• Directions
Take from the listing each line that has the string "down".
** Given material follows **
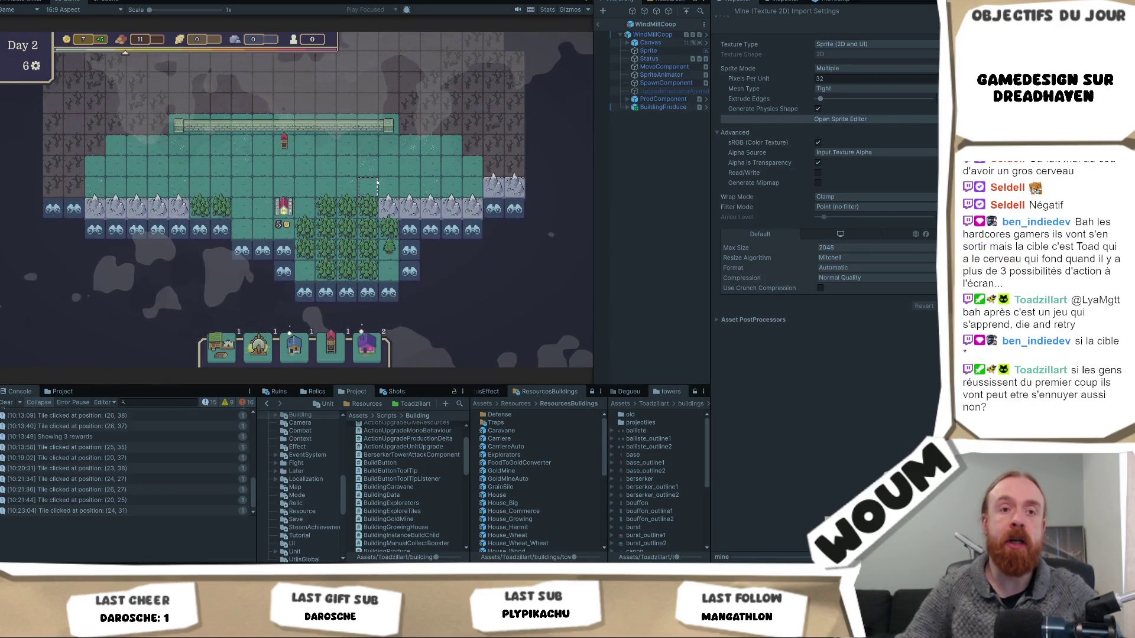
scroll(376, 184, "up", 7)
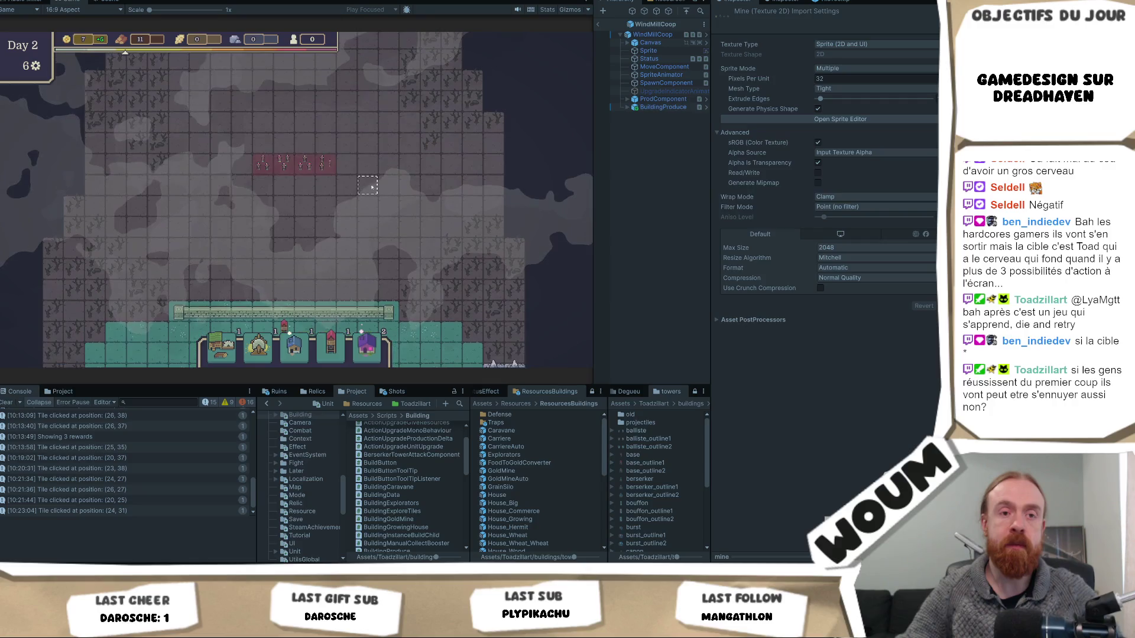
scroll(362, 194, "down", 1)
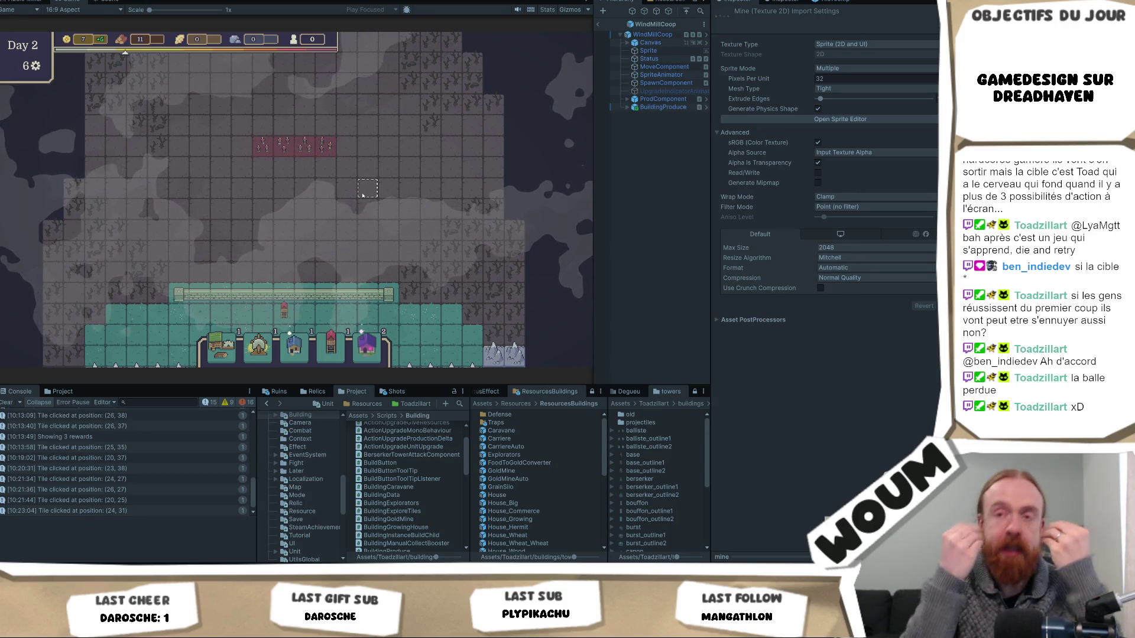
scroll(362, 195, "down", 2)
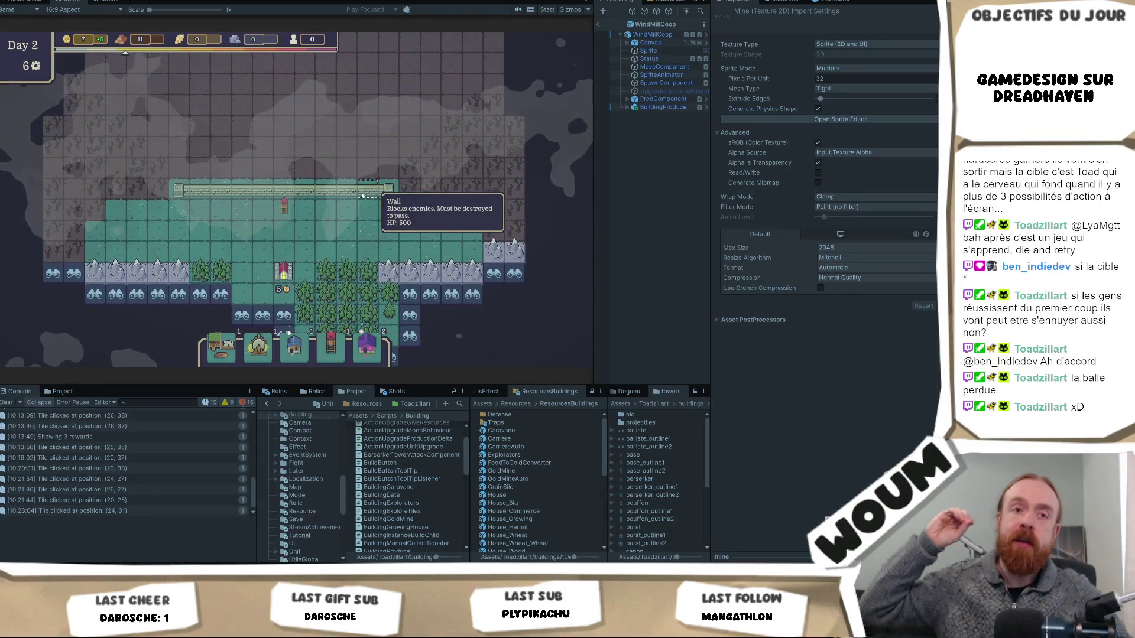
scroll(362, 195, "down", 1)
** End of Given material **
• Response to this task
scroll(362, 194, "down", 1)
scroll(362, 195, "down", 2)
scroll(362, 195, "down", 1)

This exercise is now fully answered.